Bob was surprised. Usually, one likes what one is told to like. But only the highest quality time-wasting would satisfy the dealer. It taught Bob how to choose victims: how to tell them apart, and how to see how old they were and how good they were at passing time.
Bob had always been happy about time going on, but as it did so, Bob found it needed more and more rook song to keep going. Soon it understood what the dealer had said about low-quality rook song being unsatisfying. Sometimes it would watch recordings even while liberating fresh rook song. When there was not enough, Bob found itself banging painfully into things with its ever-more-defined features, instead of simply sliding around and through them. Eventually Bob was so defined that others would flee before it even showed its idea.
When Bob ran out of recordings, there was nowhere else to go. It ran to the dealer with the few things it had managed to record, and begged for more.
“This is pretty poor quality. And you just cleared out all my customers. Do you know how hard it was to coax them from the other queues?”
Tears streamed from Bob’s tear ducts. Without rook song, it could not survive much longer in this body. It slapped the dealer with an only-slightly-webbed hand, sending ripples through the dealer’s blastocaelic body. Bob’s fully-developed eyes could see that being surrounded by distraction hadn’t fully protected the dealer from the passage of time and the pressure to become something.

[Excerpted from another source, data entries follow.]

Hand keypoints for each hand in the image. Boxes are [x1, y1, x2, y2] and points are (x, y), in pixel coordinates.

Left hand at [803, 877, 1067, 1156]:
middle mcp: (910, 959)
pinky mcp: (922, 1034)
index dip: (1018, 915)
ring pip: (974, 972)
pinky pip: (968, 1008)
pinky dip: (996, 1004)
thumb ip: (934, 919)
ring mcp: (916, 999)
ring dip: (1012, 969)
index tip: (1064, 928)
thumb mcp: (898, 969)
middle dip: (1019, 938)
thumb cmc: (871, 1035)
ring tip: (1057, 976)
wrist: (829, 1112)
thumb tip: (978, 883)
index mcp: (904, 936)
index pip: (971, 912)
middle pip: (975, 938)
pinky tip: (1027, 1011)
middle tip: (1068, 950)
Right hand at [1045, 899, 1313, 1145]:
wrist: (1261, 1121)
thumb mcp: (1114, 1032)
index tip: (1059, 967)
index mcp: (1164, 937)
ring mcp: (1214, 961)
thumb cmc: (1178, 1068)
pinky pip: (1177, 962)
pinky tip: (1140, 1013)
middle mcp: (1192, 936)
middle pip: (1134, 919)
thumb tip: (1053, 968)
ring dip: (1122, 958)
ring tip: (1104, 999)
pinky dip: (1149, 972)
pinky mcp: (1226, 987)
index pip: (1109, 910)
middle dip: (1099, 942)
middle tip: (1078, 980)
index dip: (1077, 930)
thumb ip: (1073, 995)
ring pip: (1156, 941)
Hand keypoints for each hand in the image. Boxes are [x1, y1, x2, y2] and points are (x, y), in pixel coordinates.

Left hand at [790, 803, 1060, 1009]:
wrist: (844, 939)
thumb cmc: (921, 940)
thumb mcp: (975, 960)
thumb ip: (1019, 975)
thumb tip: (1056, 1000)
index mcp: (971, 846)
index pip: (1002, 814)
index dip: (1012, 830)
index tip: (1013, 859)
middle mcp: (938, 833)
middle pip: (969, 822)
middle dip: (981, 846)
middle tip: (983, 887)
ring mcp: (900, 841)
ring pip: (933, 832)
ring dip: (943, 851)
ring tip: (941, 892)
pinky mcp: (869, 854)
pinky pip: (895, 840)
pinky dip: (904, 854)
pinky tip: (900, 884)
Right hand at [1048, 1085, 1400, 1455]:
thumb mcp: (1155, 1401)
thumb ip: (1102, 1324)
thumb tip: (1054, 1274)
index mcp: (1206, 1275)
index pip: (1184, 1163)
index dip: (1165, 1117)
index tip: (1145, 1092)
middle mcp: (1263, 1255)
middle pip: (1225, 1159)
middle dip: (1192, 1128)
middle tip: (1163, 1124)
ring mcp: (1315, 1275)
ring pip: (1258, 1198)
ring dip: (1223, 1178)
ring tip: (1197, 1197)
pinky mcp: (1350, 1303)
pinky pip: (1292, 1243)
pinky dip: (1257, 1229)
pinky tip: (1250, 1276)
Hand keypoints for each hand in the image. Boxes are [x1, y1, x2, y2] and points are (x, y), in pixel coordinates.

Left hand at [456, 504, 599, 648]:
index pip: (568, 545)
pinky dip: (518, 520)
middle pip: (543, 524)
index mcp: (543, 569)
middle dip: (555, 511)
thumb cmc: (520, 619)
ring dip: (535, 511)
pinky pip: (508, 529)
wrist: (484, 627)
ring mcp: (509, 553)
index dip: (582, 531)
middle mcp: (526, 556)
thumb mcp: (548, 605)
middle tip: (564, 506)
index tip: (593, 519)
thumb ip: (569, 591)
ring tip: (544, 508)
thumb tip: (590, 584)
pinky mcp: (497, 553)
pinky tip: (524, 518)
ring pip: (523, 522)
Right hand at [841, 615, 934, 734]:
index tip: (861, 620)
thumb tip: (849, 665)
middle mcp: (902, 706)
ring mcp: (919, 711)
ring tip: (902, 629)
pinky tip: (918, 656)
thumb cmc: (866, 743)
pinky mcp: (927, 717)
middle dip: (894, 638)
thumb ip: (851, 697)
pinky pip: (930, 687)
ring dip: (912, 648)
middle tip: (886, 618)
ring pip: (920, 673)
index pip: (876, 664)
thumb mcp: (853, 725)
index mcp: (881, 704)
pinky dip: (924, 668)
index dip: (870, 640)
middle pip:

The dealer flashed an idea at Bob as a warning while sorting through some recordings. “Alright, you can have this one.”
Bob started watching straight away. The rook song from the near-formless creature in the recording was relaxing, but not as satisfying as usual. It seemed like it had seen it all before. Only when it saw the dealer plunge the idea into the victim’s head was there enough light for Bob to recognise itself. It saw the conception of its own idea. It remembered the terror of creating such a lively object, and the rooksong-given resolve that enabled Bob to resist it. It remembered the temptation to give in to it. By this time, the temptation was all that was left.
Bob stabbed its idea into its now-beating heart, and sent itself to the next world screaming eureka in pain.
Doctors were worried by the sudden change of heart rhythm, so they induced labour. Fourteen hours later, ‘Bob’ was reborn. Her new parents named her Alice.